While Trump and Democratic candidate Bernie Sanders represent a parallel phenomenon, Sanders actually represents the continuation of movements that have already been underway in this country for some time, Gingrich said — movements toward more government health care and subsidization of college education, for example.

“He would take it all the way,” Gingrich said.

Gingrich said Trump is a much different candidate.

“The people who are sick and tired of Washington — they don’t want somebody who can manage the table better, they want somebody who will kick the table over,” he said.

Gingrich said he reads media reports about how Hillary Clinton is annihilating Trump in terms of fundraising and he’s stunned at the lack of awareness by the reporters.

“They could have done that every week with Jeb (Bush) and Trump — until Jeb dropped out,” he said. “So it tells you nothing. Because she is out raising the money in order to buy the ads because she won’t meet with the press because she can’t stand the questioning. Trump, meanwhile, is not buying the ads or raising the money because he’s cheerfully hanging out with the press.”

Biden said being vice president is the most rewarding thing he’s ever done.

“Only for one reason — there is no inherent power in being vice president — none. Zero,” Biden said, adding that the job totally depends on the relationship with the president. “The job of president is so complicated these days that there’s no one woman or one man that can do it without being willing to trust someone else to give them major responsibility. So therefore you have to have a genuine relationship — you have to be on the same page.”

Biden called Gingrich one of the brightest guys he knows. He said the two are friends even though “he’s a damn Republican, but I love him.”

“He knows the government, he knows the issues,” Biden said. “And I would feel better, even though we disagree philosophically — and I’m not being facetious — I’d feel better knowing that there’s somebody there with the depth and gravitas on the issues that Newt possesses.”

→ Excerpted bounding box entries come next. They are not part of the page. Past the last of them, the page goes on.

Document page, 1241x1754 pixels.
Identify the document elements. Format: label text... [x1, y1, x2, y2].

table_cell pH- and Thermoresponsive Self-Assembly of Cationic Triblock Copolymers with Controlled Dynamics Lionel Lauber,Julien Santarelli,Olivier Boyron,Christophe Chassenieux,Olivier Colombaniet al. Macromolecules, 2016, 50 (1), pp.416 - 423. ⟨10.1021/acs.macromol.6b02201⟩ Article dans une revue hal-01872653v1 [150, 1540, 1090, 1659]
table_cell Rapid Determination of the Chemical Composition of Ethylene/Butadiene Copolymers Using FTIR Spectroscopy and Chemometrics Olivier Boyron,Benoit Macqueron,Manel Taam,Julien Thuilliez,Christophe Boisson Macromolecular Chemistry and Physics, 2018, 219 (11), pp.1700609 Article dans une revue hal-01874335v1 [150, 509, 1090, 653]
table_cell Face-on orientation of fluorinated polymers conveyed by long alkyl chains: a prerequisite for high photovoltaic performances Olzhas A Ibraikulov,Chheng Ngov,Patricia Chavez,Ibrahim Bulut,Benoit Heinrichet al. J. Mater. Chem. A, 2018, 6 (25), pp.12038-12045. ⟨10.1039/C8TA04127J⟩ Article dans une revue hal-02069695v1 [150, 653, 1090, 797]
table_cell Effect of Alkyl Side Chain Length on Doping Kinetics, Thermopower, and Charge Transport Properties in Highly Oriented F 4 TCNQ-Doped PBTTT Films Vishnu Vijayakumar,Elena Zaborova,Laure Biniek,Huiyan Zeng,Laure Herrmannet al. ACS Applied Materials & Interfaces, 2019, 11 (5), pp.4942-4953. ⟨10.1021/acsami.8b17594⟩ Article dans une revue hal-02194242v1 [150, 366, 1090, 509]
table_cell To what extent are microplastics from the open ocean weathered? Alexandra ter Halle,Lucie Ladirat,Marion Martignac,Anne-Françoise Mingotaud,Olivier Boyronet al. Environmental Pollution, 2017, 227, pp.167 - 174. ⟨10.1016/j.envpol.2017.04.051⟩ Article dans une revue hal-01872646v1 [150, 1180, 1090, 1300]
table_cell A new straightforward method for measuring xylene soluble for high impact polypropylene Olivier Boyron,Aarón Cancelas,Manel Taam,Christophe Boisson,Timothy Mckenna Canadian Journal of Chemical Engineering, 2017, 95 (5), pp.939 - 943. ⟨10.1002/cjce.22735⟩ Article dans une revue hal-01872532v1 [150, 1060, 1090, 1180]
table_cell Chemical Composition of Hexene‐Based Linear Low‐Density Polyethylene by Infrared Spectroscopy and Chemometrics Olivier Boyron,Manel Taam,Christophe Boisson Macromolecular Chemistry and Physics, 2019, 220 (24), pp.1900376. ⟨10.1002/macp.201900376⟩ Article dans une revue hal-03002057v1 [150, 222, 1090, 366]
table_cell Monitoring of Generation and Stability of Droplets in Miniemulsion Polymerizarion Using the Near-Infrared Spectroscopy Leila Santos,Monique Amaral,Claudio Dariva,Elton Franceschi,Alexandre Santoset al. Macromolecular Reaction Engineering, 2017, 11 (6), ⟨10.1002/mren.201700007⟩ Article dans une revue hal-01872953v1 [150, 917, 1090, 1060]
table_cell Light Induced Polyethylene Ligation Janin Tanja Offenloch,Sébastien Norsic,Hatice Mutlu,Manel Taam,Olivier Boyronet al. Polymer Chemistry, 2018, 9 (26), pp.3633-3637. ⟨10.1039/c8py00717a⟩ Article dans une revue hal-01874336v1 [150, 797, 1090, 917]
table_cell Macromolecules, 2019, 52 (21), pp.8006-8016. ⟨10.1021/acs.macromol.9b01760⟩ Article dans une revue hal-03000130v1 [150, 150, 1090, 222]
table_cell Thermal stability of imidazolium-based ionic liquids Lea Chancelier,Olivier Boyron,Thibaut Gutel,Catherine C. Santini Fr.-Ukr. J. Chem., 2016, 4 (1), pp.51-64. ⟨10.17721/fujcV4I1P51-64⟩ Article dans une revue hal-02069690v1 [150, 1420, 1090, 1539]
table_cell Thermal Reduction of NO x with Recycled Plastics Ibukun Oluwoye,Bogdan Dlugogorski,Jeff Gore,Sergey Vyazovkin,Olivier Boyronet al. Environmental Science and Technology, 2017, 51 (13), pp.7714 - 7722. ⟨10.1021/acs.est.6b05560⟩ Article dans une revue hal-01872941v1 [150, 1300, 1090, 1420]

Isaacson quipped that the world would know in about two weeks whether Biden’s endorsement of Gingrich would help or hurt the ticket’s chances. Biden laughed and clarified that he’s not endorsing Gingrich, just pointing out that “he’s bright as hell.”

Back in the days when Biden and Gingrich were in Congress, Republicans and Democrats actually talked to each other — even trusted each other, Biden said.

“There’s too much invective now,” Biden said. “It’s awfully hard to generate a consensus on just about anything, and it worries me.”

It’s also what worries him about this presidential election, which is shaping up to be nothing but assaults by each candidate on the other candidate.

“I’m not even sure that even when there are substantive arguments are being made, how much will be listened to by the press,” he said. “We’ve got to get by this place. We really do, for the sake of the country, we’ve got to get by it.”